Assignment: Leaving out the images, repeat all the lines below exactly.

(Beginning of Data supplied)

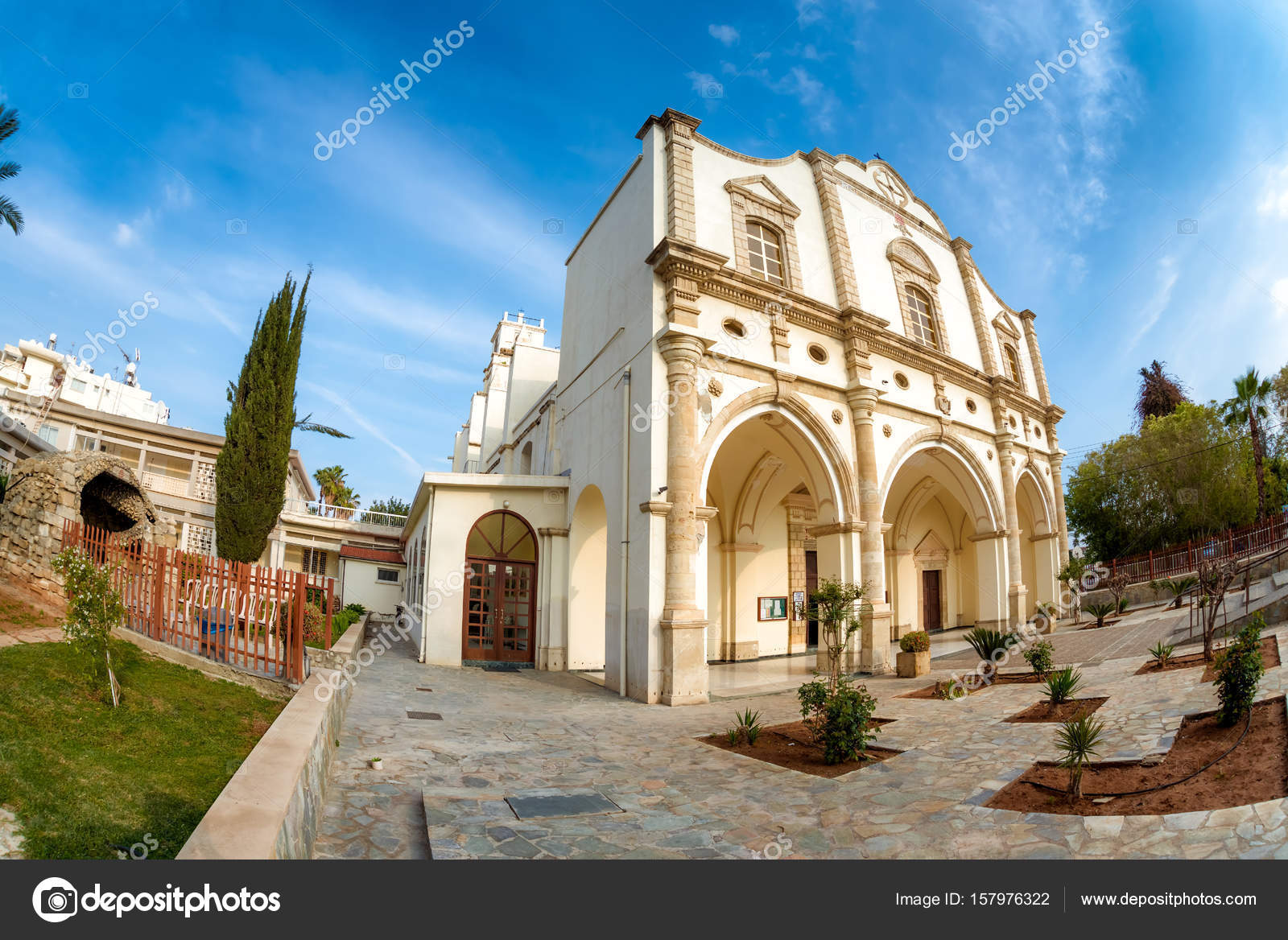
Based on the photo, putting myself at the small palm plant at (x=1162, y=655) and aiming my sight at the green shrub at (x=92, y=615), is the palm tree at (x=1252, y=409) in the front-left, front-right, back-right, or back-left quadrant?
back-right

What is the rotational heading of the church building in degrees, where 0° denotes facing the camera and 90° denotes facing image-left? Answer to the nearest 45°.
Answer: approximately 315°

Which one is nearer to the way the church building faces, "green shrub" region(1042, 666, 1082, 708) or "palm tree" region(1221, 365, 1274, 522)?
the green shrub

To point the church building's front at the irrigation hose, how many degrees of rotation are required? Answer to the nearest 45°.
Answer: approximately 45° to its right

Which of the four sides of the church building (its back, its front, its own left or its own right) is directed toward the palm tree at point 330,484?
back

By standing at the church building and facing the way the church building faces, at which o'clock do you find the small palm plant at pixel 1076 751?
The small palm plant is roughly at 1 o'clock from the church building.

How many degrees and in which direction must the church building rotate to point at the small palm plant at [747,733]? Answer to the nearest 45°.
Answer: approximately 45° to its right

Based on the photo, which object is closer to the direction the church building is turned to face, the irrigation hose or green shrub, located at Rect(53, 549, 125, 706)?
the irrigation hose

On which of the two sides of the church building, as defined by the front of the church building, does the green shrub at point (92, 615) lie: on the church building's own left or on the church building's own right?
on the church building's own right
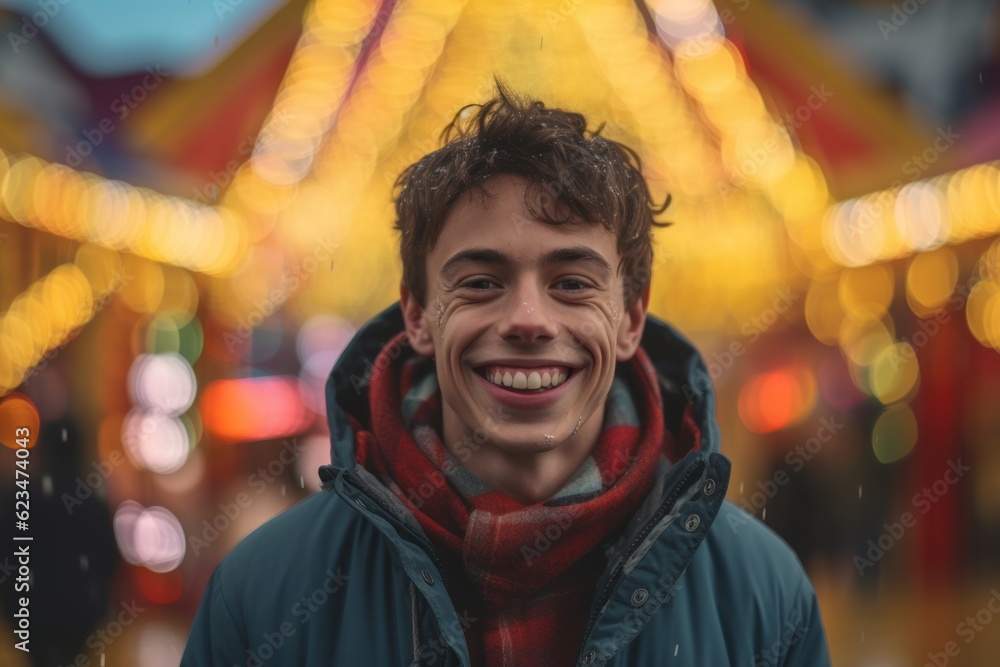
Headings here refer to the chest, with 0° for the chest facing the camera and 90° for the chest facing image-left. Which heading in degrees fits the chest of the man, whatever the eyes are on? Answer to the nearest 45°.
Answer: approximately 0°
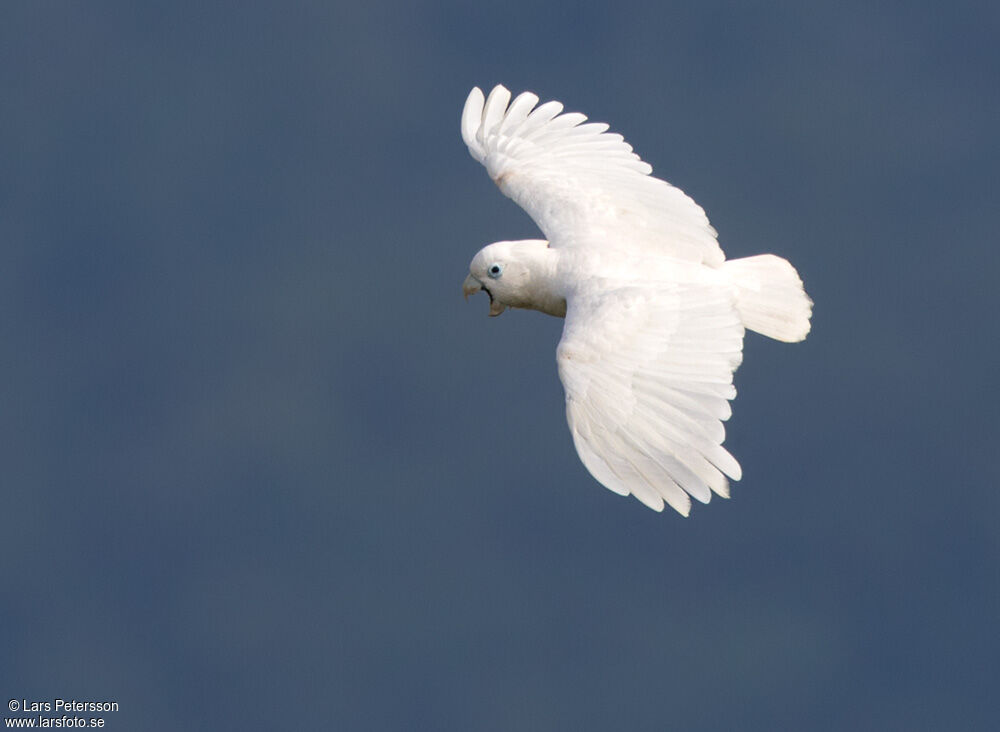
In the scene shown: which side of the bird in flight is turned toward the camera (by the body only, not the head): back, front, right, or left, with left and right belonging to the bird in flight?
left
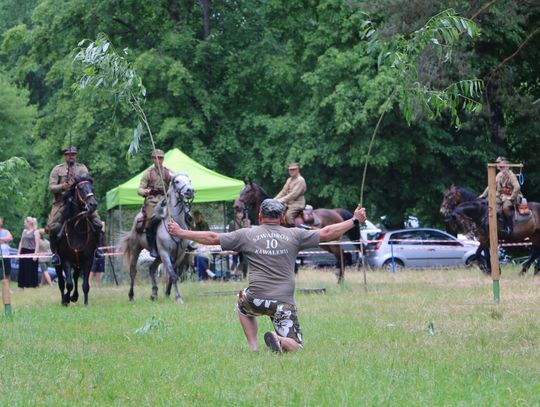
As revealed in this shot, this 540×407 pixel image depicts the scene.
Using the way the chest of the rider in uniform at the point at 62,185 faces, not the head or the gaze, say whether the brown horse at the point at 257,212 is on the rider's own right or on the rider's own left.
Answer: on the rider's own left

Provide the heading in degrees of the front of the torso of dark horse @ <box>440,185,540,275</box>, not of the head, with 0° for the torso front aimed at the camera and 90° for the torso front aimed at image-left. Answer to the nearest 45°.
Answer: approximately 90°

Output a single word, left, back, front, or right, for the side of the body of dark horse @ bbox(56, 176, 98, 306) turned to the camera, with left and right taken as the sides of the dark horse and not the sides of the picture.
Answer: front

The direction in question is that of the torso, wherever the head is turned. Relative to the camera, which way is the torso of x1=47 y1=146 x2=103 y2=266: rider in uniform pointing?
toward the camera

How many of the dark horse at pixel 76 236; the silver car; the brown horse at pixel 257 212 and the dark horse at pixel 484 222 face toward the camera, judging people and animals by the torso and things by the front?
1

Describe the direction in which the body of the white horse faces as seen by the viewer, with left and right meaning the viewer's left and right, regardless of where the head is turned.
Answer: facing the viewer and to the right of the viewer

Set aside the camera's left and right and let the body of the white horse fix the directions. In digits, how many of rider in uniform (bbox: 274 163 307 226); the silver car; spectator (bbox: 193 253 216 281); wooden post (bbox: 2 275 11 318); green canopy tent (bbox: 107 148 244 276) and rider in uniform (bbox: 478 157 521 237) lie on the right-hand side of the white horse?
1

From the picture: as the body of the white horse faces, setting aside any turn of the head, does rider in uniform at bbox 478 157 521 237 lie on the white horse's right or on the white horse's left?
on the white horse's left

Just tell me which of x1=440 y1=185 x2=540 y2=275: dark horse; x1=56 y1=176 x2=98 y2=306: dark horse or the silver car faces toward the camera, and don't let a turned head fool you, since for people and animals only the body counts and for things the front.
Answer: x1=56 y1=176 x2=98 y2=306: dark horse

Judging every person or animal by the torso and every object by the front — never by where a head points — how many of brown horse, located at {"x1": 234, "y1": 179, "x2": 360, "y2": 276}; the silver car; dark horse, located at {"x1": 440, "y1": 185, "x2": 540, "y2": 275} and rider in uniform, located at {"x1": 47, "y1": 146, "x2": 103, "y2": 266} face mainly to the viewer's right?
1

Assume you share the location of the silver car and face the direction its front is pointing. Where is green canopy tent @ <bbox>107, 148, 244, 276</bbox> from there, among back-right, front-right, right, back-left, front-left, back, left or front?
back-right

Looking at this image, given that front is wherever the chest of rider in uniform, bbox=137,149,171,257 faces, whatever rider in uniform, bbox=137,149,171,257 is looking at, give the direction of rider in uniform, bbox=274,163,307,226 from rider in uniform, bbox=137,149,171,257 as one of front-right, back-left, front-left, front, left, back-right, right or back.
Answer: left
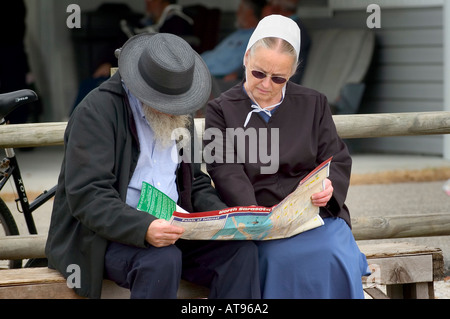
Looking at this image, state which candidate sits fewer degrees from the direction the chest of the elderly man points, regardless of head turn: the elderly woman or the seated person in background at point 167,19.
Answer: the elderly woman

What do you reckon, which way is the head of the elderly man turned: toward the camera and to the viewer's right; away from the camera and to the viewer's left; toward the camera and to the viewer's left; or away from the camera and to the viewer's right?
toward the camera and to the viewer's right

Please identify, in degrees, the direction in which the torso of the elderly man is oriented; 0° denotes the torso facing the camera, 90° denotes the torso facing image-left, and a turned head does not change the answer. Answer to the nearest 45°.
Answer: approximately 315°

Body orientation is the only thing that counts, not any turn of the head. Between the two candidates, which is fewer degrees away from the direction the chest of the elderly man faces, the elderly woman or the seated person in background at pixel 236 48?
the elderly woman

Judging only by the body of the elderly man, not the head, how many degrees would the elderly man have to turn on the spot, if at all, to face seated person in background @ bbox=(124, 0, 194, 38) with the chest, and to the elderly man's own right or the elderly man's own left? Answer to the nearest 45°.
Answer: approximately 135° to the elderly man's own left

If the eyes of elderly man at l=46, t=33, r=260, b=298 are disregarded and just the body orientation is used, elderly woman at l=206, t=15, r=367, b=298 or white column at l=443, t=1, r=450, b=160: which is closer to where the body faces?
the elderly woman

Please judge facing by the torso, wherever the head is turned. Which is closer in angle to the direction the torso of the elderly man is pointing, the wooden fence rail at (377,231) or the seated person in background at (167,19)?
the wooden fence rail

(End of Data supplied)

Response area:
Based on the photo, putting myself at the small palm plant at (x=1162, y=655) and aiming my sight at the green shrub at (x=92, y=615), is the palm tree at (x=1252, y=409) in the front-left, front-right, back-right, or back-left quadrant?
back-right

What is the rotational heading of the church building in degrees, where 0° denotes facing the camera and 90° denotes facing image-left? Answer to the nearest 45°.
Answer: approximately 315°

Which one is nearer to the way the church building faces, "green shrub" region(1042, 666, 1082, 708) or "palm tree" region(1221, 365, 1274, 522)?
the green shrub

To point the church building's front at the irrigation hose, how many degrees of rotation are required? Answer to the nearest 45°.
Answer: approximately 45° to its right

Which of the four sides of the church building (its back, its front, its own left or its own right) is directed toward the palm tree at point 330,484?
back

By standing at the church building and facing the way the church building faces, at which o'clock do you find the small palm plant at pixel 1076 751?
The small palm plant is roughly at 1 o'clock from the church building.

How many degrees and in which direction must the church building rotate to point at the small palm plant at [747,733]? Answer to the nearest 45°.
Answer: approximately 45° to its right

Based on the photo, which object is closer to the direction the church building is turned to face, the irrigation hose or green shrub, located at Rect(53, 549, 125, 706)?
the irrigation hose

On which of the two sides of the church building, as defined by the front of the church building, does the green shrub at point (92, 615) lie: on the church building's own left or on the church building's own right?
on the church building's own right
Headings here refer to the chest, with 0° for the chest facing the camera and 90° for the chest facing image-left. Which heading in degrees fits the chest of the man, whatever the eyes are on? Answer to the nearest 45°.
Answer: approximately 0°
In the scene shown: which side of the bird in flight is turned toward the camera (by the body only, not the head): back, front, right, or left, with left and right belonging to the bird in flight?
left
As revealed in this shot, this 540×407 pixel image depicts the scene.
Using the way the chest of the rider in uniform at the point at 62,185 faces, not the head or the gaze, say whether the brown horse at the point at 257,212 is on the rider's own right or on the rider's own left.
Answer: on the rider's own left

Provide the heading in degrees of the front of the torso of dark horse @ <box>440,185,540,275</box>, not of the head, with 0° for the torso front aimed at the camera and 90° for the torso front aimed at image-left. Answer to the nearest 45°.
Answer: approximately 90°

Output a single word, left, back, front, or right, for the side of the body of dark horse @ bbox(56, 176, 98, 306) turned to the camera, with left and right taken as the sides of the dark horse and not the sides of the picture.
Answer: front

The direction in question is that of the torso, wherever the head is turned. Relative to the camera, which way is the torso of x1=47 y1=146 x2=103 y2=266: rider in uniform pointing?
toward the camera

How many of the dark horse at pixel 76 236; the silver car; the brown horse at pixel 257 212 and the dark horse at pixel 484 222 face toward the camera, judging people and animals by the torso and things by the front?
1

Describe the direction in which the body of the white horse faces as seen by the viewer, with left and right meaning the viewer's left and right, regardless of where the head is turned.
Answer: facing the viewer and to the right of the viewer

Set aside the camera's left and right and let the body of the white horse fix the directions. In digits, how many of rider in uniform (bbox: 274 163 307 226); the silver car; spectator (bbox: 193 253 216 281); wooden post (bbox: 2 275 11 318); green canopy tent (bbox: 107 148 244 276) and rider in uniform (bbox: 478 157 521 237) lie on the right-hand side of the white horse?
1

From the picture: as the body of the white horse faces, setting aside any turn of the head, does rider in uniform at bbox 478 157 521 237 lie on the white horse's right or on the white horse's left?
on the white horse's left

Just tell me which of x1=440 y1=185 x2=540 y2=275: dark horse; x1=56 y1=176 x2=98 y2=306: dark horse or the silver car faces toward the camera, and don't let a turned head fool you, since for people and animals only the body counts and for things the front.
Answer: x1=56 y1=176 x2=98 y2=306: dark horse

Judging every person or animal by the torso and every object by the front — never by where a head points — how many of brown horse, located at {"x1": 234, "y1": 179, "x2": 360, "y2": 276}; the silver car; dark horse, located at {"x1": 440, "y1": 185, "x2": 540, "y2": 275} and rider in uniform, located at {"x1": 47, "y1": 146, "x2": 103, "y2": 266} face mainly to the viewer's right?
1

Assume you share the location of the silver car and face the direction its front is pointing. Where is green canopy tent @ <bbox>107, 148, 244, 276</bbox> from there, among back-right, front-right, right, back-left, front-left, back, left or front?
back-right

Looking at this image, given that front is wherever the chest of rider in uniform, bbox=137,149,171,257 faces, whatever rider in uniform, bbox=137,149,171,257 is looking at, give the direction of rider in uniform, bbox=274,163,307,226 from rider in uniform, bbox=137,149,171,257 as one of front-right, back-left, front-left, front, left, back-right, right or back.
Answer: left
Looking at this image, state which candidate sits fewer degrees from the direction the chest of the elderly man points, regardless of head turn: the elderly woman or the seated person in background at point 167,19.
Answer: the elderly woman

What do you reckon, which way is the head of the elderly man turned: toward the camera and to the viewer's right; away from the camera and to the viewer's left; toward the camera and to the viewer's left; or away from the camera and to the viewer's right?
toward the camera and to the viewer's right

Please identify, in degrees, the direction in which the torso of the elderly man is oriented; 0° denotes the torso facing the camera, 90° denotes the torso facing image-left, and a turned head does not change the answer. Answer to the nearest 45°.
Answer: approximately 315°

Body orientation is the only thing that counts, not any turn of the head. Between the two candidates, which is fewer degrees away from the direction the chest of the elderly man faces, the elderly woman or the seated person in background at pixel 236 48?
the elderly woman

Judging only by the body of the elderly man, not the head, how many degrees would the elderly man have to turn on the spot, if at all, to face seated person in background @ bbox=(124, 0, 194, 38) with the chest, and to the elderly man's own right or the elderly man's own left? Answer to the nearest 45°.
Answer: approximately 135° to the elderly man's own left

If the eyes of elderly man at l=46, t=33, r=260, b=298 are disregarded and just the body orientation is used, elderly woman at l=206, t=15, r=367, b=298 or white column at l=443, t=1, r=450, b=160: which is closer to where the body faces?
the elderly woman

Please judge facing by the torso, wherever the head is turned. Which is closer in angle to the direction the torso of the elderly man is pointing, the wooden fence rail at (377,231) or the seated person in background at (167,19)?
the wooden fence rail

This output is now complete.